Faut que j'vous dise, "Journal de Nord - Jours 18, 19 et 20"
Samedi 04, dimanche 05 et lundi 06 avril 2020
18, 19, et 20e jours de confinement. 4, 5 et 6e jours de traitement, 1er, 2e et 3e jours sans les enfants
Il n'est pas facile de faire face à l'absence. La chose s'avère d'autant plus compliquée lorsqu'on passe plusieurs semaines seule avec ses petites lucioles H24 et que du jour au lendemain, les virus ne sont plus là. Au-delà de l'absence, on se retrouve face au silence. C'est fou comme des cris ou juste des mots et des phrases lancés sans interruption meublent une maison, une vie.
Je ne veux pas compter les jours. Je ne veux pas penser à eux, à ce qu'ils font. Je suis contente de les avoir au téléphone et j'essaie de prendre de la distance psychologique pour ne pas trop ressentir le manque.
Il n'en va pas de même quand j'ai leur père. Je perds mes moyens, je craque.

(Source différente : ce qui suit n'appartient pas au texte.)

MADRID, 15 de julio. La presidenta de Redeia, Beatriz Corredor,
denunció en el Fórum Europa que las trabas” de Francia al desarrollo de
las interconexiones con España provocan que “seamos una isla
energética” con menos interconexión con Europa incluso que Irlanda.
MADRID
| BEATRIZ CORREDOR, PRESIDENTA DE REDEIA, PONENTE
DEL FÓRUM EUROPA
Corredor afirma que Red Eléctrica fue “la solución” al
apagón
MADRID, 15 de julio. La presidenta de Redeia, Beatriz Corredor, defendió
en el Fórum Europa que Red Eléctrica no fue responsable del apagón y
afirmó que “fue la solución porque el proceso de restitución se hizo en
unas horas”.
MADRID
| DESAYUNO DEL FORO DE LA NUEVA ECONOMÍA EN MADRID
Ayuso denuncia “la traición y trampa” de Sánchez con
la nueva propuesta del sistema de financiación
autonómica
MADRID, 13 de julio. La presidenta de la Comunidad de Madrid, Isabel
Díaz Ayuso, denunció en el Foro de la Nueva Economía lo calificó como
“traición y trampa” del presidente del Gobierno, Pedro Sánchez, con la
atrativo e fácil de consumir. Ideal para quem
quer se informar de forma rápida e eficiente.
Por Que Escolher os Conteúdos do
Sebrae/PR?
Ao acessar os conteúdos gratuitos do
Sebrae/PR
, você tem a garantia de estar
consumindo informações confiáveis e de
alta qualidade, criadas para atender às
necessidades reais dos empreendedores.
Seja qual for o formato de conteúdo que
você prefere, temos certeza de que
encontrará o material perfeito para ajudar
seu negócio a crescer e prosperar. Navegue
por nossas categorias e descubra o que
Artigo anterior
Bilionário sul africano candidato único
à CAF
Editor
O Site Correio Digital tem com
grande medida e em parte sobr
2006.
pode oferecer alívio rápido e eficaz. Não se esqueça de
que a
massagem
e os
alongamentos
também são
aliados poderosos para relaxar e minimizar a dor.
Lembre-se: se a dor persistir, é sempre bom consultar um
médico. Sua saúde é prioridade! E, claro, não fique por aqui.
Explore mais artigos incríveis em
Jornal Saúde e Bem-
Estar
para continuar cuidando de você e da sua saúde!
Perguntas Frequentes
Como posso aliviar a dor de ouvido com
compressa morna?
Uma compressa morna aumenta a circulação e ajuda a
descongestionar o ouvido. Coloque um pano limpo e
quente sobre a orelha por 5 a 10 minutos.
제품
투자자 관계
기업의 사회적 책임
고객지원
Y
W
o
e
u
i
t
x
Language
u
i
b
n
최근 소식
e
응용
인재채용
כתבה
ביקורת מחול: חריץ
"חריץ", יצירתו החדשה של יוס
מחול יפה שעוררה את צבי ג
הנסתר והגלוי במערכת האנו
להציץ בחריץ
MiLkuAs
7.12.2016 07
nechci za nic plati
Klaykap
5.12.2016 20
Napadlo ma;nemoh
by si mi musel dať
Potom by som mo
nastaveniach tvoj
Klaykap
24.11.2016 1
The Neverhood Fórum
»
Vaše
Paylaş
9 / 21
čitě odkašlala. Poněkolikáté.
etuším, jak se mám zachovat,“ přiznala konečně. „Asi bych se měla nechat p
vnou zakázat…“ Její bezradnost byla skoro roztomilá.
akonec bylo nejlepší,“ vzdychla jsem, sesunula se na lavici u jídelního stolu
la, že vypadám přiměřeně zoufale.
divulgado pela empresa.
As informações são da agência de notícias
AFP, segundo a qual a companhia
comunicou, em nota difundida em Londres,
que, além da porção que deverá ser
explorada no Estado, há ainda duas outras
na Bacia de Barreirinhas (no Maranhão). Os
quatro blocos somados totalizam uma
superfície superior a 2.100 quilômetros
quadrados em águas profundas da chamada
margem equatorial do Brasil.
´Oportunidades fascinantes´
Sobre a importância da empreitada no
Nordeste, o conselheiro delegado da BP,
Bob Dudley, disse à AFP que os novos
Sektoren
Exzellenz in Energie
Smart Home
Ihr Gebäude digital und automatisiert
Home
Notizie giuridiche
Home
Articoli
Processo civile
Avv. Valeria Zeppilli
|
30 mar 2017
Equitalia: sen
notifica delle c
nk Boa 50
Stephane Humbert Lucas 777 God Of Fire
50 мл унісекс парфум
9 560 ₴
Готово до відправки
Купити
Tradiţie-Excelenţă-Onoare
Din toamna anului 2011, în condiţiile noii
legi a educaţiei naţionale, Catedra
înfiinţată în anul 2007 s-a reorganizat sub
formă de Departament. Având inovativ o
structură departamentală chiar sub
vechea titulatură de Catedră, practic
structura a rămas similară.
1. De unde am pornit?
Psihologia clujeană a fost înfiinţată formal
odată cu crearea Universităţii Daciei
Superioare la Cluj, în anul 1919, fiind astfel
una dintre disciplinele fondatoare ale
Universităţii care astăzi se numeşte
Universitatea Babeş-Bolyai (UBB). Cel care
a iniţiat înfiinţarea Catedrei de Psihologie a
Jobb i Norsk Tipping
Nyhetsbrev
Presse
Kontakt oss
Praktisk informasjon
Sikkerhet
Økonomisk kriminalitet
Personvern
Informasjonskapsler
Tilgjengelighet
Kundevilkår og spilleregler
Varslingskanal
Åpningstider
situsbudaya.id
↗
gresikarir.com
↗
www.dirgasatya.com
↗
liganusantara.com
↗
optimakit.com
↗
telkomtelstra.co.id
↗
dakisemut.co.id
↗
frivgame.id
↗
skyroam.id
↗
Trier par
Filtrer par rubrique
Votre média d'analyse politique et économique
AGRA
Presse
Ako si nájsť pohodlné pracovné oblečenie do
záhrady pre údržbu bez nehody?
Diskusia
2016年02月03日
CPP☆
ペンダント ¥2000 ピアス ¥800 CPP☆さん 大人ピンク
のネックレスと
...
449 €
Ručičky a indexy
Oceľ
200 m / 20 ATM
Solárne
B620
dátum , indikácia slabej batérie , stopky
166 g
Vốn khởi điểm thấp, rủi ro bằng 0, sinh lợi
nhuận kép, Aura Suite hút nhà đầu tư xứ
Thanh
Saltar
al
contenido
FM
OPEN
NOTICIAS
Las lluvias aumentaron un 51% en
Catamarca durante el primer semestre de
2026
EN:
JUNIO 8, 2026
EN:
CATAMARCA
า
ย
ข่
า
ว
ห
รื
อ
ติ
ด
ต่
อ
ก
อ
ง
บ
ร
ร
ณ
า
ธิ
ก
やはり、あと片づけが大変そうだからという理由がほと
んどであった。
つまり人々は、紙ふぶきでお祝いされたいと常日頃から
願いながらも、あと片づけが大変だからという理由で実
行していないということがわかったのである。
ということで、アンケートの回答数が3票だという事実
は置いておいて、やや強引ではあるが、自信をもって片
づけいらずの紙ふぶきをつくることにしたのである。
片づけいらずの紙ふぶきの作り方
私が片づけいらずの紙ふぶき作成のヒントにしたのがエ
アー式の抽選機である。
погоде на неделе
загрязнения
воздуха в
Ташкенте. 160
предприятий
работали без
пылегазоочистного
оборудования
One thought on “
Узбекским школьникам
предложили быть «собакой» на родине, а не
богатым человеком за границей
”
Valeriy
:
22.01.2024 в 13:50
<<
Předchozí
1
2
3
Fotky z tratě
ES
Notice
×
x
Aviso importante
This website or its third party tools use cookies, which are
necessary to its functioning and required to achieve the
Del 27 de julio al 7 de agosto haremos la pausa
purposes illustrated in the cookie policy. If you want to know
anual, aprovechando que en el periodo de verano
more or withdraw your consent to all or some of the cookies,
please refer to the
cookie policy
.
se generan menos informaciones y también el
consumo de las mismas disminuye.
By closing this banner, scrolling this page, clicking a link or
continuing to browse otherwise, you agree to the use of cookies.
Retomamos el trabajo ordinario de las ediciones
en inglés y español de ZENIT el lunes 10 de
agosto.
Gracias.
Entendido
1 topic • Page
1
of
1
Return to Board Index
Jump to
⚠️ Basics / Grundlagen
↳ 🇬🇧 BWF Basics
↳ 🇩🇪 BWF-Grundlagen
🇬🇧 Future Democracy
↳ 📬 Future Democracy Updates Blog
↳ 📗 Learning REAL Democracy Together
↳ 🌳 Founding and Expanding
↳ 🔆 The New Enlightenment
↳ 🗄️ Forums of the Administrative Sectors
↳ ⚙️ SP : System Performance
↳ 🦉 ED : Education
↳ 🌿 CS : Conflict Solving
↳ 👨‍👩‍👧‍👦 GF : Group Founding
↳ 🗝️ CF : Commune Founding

Je vais me noyer dans les séries TV. Me dépenser dans le ménage et le rangement. M'obliger à coucher par écrit tout et n'importe quoi. Prendre la plume et le pinceau, exorciser ma vie sous des traits et des mots. Que les douleurs s'effacent sous les coups de gomme, que la chaleur m'enlace en peinture monochrome. Un dessin pour une peine, un texte pour exprimer ma haine. Des formes qui se mêlent en une anamorphose, des récits qui m'entraînent, les mots comme en osmose. Me perdre dans les mots, entrer dans des histoires, sortir d'un tableau, m'extirper de ce noir. Que les muses m'accompagnent dans l'expression de ma souffrance, que l'inspiration naisse de la musique de ce silence.